_Short problem_
Which lines in the data below contain the string "elev"? List each of them in full.

[Dataset items]
════════

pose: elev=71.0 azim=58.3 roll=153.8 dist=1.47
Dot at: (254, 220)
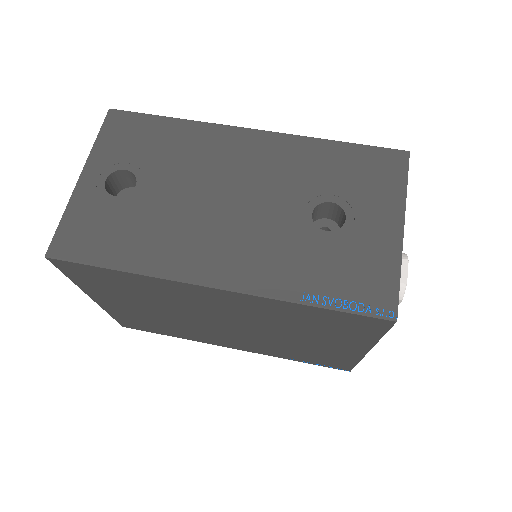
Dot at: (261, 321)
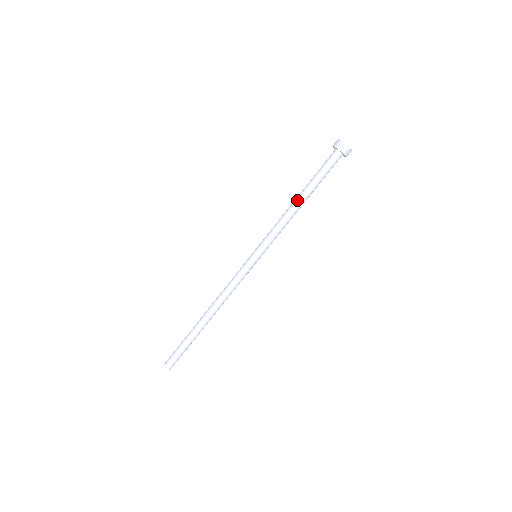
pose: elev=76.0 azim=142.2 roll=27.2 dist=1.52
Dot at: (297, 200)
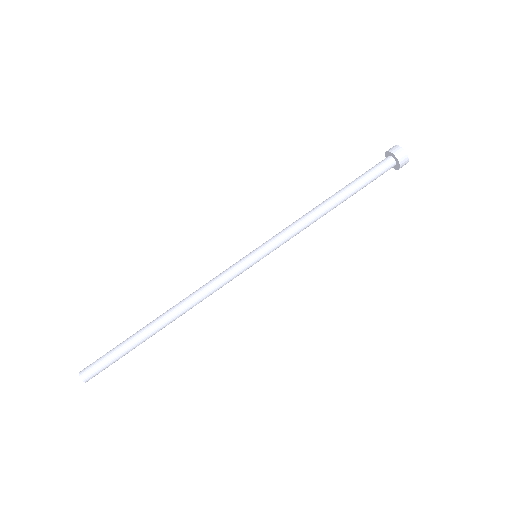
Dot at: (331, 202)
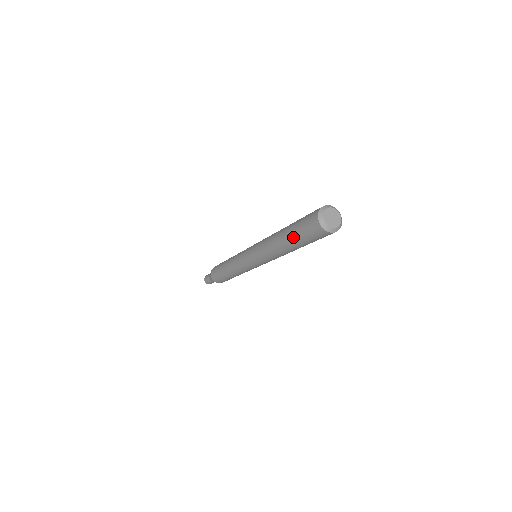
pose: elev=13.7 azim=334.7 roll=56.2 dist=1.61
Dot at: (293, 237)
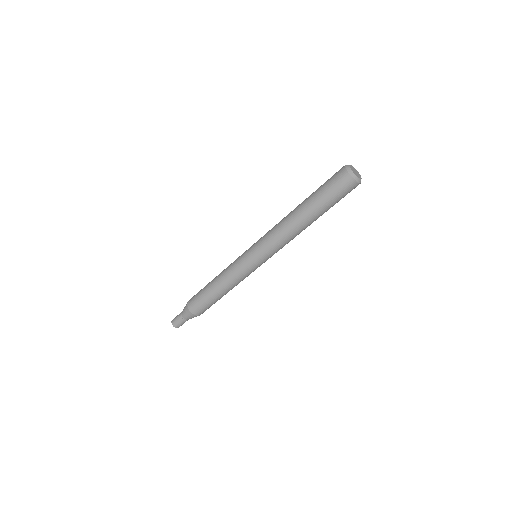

════════

_Exercise result_
pose: elev=71.0 azim=58.3 roll=153.8 dist=1.47
pose: elev=76.0 azim=142.2 roll=27.2 dist=1.52
pose: elev=13.7 azim=334.7 roll=56.2 dist=1.61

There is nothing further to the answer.